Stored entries
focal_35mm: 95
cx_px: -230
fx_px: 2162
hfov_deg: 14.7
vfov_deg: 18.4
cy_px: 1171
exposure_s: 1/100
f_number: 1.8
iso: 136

--

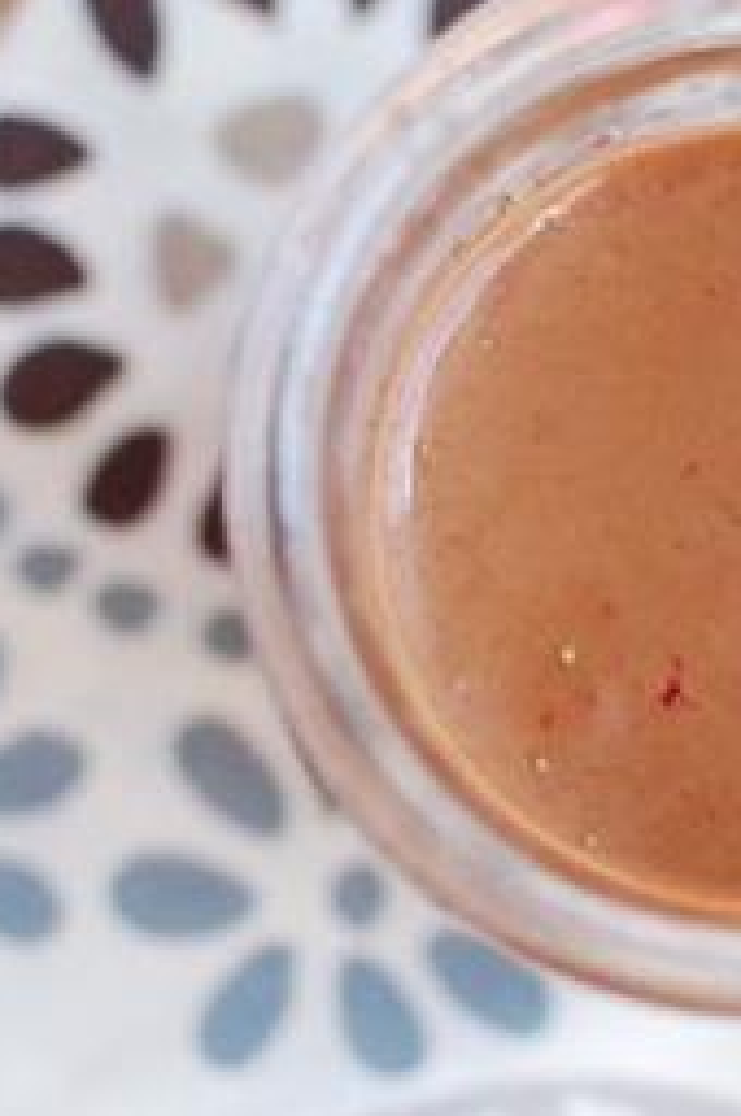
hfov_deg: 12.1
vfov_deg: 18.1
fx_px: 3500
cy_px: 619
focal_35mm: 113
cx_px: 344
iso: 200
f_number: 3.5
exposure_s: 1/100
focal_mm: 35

# ACTIVITY
All lines above from the one with "fx_px: 3500" to the one with "focal_mm: 35", inclusive, should be copied exactly, and no other lines.

# SOLUTION FOR THIS TASK
fx_px: 3500
cy_px: 619
focal_35mm: 113
cx_px: 344
iso: 200
f_number: 3.5
exposure_s: 1/100
focal_mm: 35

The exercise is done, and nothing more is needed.